Bulunç, Yunanistan'ın Doğu Akdeniz'de deniz yetki alanı hakkı olmamasına rağmen Türkiye'yi uluslararası düzeyde bir görüşme zeminine çekmek suretiyle bölgede hak iddia etmeye başlayabileceğine, bunun da Türkiye açısından son derece riskli ve tehlikeli bir konu olduğuna dikkati çekti. Türkiye'nin Doğu Akdeniz ile ilgili herhangi bir istikşafi görüşmeyi kabul etmemesi gerektiğine vurgu yapan Bulunç, şunları ifade etti:
"Yunanistan'ın Doğu Akdeniz'de küçücük adalarından dolayı bir deniz yetki alanı yoktur. Türkiye'nin ise kıta sahanlığı ve Münhasır Ekonomik Bölge alanları mevcuttur. Özellikle Libya ile yapılan anlaşmadan sonra onu geçersiz sayabilecek manevraları hem AB hem de ABD yapmak istemektedir. Yunanistan, İsrail ve Güney Kıbrıs Rum Yönetimi birlikte hareket ederek bu konuyu istikşafi görüşmelerde gündeme getirmeye çalışmaktadır."

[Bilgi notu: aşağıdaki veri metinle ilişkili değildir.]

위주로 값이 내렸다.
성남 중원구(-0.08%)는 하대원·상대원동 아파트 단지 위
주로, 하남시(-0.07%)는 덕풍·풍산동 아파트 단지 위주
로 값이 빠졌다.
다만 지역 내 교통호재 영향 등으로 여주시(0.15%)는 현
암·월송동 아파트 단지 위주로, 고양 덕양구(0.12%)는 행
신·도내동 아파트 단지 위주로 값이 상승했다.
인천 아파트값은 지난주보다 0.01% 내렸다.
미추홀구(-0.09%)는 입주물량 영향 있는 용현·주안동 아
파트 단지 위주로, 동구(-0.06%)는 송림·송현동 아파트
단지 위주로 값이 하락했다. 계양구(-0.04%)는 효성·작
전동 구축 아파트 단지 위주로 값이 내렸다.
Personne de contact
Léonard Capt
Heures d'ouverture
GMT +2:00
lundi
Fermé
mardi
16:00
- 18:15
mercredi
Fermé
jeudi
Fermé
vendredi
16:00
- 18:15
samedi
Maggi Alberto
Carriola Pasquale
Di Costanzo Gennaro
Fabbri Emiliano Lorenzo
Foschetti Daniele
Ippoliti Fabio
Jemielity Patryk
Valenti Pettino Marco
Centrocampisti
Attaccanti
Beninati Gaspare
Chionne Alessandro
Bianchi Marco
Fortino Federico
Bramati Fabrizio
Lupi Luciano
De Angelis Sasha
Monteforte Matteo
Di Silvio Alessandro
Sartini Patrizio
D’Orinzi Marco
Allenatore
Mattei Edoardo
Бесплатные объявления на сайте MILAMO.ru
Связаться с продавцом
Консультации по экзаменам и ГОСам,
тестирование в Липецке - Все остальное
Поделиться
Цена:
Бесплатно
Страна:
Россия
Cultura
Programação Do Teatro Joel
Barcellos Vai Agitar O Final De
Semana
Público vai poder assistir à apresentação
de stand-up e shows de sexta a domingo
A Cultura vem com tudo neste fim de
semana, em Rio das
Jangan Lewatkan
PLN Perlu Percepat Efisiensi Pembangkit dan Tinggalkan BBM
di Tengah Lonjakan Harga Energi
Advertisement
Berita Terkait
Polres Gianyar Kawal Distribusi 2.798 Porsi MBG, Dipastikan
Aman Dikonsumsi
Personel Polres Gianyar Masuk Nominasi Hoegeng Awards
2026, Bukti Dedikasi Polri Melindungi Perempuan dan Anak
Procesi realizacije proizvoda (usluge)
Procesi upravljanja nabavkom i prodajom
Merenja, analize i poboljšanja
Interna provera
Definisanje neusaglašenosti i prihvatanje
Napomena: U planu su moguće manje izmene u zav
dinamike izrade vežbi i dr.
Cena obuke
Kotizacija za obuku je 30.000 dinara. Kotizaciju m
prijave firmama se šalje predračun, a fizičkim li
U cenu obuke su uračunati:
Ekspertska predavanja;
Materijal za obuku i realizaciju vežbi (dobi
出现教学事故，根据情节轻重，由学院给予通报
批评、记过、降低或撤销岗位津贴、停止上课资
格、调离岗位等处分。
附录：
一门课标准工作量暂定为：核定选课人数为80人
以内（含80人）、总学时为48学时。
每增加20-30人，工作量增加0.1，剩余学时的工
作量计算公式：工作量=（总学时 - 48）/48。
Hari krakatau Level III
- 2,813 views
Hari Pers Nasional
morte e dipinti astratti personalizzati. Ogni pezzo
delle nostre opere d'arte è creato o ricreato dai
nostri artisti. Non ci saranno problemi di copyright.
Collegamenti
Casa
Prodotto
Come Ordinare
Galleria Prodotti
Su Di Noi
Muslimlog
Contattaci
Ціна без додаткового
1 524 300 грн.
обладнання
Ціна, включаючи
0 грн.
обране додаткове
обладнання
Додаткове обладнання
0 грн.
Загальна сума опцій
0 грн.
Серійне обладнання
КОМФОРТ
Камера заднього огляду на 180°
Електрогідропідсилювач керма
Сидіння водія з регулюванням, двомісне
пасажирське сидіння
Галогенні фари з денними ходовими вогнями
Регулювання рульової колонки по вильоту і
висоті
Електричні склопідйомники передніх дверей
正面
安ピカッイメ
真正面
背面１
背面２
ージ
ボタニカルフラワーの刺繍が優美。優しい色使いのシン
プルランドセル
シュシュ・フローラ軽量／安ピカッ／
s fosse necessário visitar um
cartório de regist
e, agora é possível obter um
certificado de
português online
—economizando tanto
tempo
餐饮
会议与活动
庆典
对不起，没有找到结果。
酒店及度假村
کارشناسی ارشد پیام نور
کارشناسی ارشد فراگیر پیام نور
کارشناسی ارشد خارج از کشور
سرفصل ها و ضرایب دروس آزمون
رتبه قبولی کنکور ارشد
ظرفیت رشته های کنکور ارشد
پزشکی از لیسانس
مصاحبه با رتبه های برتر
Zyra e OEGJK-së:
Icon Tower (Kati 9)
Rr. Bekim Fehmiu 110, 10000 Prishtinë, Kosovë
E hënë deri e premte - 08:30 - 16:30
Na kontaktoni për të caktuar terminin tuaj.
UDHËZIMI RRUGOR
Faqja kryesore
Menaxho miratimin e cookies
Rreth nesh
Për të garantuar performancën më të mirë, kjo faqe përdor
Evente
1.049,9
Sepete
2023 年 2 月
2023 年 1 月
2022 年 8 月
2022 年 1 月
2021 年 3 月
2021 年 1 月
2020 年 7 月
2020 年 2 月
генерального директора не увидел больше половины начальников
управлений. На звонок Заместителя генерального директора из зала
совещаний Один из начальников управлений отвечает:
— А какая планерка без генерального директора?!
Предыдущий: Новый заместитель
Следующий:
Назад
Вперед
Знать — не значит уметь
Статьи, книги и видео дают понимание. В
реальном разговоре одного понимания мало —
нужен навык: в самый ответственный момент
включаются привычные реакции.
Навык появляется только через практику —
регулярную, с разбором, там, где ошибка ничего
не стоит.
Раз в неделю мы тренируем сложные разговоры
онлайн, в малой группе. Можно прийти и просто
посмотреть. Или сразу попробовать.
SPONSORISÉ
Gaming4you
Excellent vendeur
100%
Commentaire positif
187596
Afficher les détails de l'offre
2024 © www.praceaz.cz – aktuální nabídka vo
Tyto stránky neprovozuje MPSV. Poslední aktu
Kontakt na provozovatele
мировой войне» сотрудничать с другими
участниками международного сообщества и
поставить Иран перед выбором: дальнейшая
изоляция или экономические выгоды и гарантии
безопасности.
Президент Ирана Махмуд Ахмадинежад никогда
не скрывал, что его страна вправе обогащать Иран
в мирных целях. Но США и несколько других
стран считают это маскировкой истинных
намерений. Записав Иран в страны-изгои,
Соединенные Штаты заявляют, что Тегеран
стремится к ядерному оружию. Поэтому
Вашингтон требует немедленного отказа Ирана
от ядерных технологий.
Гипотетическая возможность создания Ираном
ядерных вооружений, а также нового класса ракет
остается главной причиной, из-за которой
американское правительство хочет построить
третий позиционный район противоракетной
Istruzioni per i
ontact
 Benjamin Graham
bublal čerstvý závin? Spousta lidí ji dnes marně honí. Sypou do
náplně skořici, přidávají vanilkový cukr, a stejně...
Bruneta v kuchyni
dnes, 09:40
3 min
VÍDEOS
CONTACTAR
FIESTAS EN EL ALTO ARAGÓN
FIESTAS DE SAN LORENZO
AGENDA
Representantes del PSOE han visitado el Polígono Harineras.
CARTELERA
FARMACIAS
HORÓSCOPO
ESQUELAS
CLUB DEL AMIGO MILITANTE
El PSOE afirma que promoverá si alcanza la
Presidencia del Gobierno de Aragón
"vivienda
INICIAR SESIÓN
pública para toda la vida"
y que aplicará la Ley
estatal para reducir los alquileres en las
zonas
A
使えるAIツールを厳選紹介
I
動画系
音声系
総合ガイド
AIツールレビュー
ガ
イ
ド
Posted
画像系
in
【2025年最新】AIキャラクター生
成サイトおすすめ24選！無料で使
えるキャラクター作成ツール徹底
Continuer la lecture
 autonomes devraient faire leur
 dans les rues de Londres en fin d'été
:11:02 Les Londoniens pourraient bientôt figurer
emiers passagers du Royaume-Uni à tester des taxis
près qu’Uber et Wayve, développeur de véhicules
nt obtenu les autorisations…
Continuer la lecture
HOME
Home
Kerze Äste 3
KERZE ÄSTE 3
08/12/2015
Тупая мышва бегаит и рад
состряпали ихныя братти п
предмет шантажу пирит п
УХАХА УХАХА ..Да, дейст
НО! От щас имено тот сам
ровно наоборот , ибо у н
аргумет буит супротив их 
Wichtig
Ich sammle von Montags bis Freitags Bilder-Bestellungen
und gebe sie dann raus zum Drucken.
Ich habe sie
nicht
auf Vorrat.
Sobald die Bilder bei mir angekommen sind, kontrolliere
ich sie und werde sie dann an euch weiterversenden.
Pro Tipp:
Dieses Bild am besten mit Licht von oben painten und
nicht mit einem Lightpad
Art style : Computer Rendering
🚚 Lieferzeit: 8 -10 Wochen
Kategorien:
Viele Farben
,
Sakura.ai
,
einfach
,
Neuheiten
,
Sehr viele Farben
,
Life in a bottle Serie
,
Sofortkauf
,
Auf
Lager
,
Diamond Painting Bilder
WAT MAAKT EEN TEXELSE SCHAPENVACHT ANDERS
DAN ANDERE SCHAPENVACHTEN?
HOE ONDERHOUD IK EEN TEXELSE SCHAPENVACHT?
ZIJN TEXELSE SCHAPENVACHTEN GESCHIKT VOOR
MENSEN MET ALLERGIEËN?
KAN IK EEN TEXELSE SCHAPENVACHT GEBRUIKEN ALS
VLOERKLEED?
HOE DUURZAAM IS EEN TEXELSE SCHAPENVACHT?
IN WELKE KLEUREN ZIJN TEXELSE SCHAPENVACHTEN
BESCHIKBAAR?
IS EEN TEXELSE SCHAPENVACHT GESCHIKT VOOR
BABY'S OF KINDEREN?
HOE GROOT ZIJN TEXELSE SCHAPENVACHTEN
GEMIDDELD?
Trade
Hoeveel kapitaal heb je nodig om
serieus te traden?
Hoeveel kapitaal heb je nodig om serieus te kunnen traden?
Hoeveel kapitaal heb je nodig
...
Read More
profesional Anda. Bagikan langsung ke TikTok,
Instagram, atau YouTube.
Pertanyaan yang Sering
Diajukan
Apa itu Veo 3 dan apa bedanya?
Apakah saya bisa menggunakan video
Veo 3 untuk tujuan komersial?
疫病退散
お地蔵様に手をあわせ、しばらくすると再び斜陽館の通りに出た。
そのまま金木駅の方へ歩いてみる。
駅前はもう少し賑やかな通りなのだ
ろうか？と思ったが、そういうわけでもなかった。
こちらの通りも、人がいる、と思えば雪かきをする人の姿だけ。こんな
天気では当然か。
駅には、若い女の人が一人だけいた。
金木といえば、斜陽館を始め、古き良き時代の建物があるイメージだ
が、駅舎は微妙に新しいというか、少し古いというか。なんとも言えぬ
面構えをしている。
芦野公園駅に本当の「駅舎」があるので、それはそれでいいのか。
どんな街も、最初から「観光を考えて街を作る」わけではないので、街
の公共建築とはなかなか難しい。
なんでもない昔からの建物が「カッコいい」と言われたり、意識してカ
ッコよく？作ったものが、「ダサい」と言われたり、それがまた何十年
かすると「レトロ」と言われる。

Bulunç, Türkiye bu görüşmenin başarısızlığa uğramasını önleyecek, özellikle de AB'nin yaptırım tehditleri veya bir bakıma şantajlarının önünü kesecek şekilde yumuşak bir giriş yapacağına işaret ederek şunları kaydetti:
"Diplomasiyi başarıyla yürütmesi ve Yunanistan'a Doğu Akdeniz'de benzer istikşafi görüşme zemini oluşturmaması açısından izleyeceği bir politika, Türkiye açısından son derece önemli olacaktır. Bu süreci Türkiye diplomasisinin çok iyi değerlendireceğini düşünüyorum."